He had 2 local boys as crew who handled all of the boat duties. I could take the helm whenever I wanted to. The crew and captain were excellent free divers, and supplied us with conch, lobster and barracuda (which turned out to be an excellent fish to eat). They knew all of the best sites, and we scuba dove off of the boat at some of the shallow coral reefs (mostly 25-30' deep).
They took us to Hol Chan Marine Reserve and Shark Ray Alley where they chummed for shark, and eagle rays while we snorkeled with about 25 nurse sharks all around us.

The bad: The boat is a ketch which Capt Louis salvaged off the reef. He personally added tons of lead to the keel, and did major repairs to the hull. She is a bit older, and was missing a boom vang when we chartered (which deprived the mainsail of some extra power). 

In spite of the age of the boat and the missing boom vang, she sailed fine, and was quite sea worthy. We felt we got a great deal and were very fortunate to have someone with such great local knowledge to guide us on our charter.

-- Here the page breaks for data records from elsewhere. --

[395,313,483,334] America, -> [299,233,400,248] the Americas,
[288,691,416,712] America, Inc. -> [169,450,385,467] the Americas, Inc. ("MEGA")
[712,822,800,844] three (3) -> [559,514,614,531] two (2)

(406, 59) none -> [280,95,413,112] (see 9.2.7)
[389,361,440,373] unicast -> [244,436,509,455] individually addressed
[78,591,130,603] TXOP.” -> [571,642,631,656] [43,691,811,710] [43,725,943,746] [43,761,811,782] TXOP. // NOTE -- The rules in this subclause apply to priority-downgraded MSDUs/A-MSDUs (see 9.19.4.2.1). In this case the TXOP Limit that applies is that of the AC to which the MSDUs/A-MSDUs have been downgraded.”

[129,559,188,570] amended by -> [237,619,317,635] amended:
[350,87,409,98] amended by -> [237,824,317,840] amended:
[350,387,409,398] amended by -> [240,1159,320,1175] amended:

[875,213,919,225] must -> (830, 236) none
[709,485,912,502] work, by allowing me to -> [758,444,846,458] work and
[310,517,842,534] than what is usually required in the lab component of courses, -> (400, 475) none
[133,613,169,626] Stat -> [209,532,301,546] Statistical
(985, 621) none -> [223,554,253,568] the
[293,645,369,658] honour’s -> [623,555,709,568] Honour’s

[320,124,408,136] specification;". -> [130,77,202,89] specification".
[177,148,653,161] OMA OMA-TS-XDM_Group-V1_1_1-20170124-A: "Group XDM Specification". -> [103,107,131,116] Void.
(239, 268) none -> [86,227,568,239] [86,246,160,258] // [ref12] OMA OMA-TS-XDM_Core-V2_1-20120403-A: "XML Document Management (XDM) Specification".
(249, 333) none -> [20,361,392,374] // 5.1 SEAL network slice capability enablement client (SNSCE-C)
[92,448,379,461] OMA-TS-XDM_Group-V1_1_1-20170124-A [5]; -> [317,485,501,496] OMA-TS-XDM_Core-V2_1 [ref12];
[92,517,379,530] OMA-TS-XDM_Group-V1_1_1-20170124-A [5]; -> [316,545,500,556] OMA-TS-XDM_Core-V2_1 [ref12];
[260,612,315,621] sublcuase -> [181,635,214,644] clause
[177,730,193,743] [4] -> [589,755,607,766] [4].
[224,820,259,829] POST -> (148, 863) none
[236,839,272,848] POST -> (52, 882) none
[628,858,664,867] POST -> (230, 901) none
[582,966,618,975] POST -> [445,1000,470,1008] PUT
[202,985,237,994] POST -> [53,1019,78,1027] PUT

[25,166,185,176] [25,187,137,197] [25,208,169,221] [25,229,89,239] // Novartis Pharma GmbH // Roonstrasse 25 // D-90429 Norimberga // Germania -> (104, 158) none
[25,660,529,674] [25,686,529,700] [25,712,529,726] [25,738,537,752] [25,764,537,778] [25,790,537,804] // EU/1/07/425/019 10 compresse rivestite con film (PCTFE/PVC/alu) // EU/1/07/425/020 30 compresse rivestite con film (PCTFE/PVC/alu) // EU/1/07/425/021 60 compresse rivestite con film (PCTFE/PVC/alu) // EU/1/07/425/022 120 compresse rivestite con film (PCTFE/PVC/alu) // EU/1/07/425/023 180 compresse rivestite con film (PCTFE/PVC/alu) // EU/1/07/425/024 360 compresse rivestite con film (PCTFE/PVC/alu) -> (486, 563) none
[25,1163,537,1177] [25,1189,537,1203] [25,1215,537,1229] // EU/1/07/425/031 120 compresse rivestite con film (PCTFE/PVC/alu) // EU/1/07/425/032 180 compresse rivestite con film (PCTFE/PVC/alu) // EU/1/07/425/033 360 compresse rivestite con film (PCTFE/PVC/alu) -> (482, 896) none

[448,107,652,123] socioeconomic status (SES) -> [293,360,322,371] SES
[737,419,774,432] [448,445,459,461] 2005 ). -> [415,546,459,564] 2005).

All in all, it was a great sailing adventures, with warm water, flat sailing and great food. If you're interested, I can find more links for La Gaviota and Belize on my computer. You should be able to reach Luis Nunez at the above email address.

Fair Winds,

Capt. Downer


----------



## saltymum (Mar 16, 2014)

Thanks but I think we are more interested in a bareboat charter, although a crewed charter does offer some advantages such as the ability to go outside the reef.


----------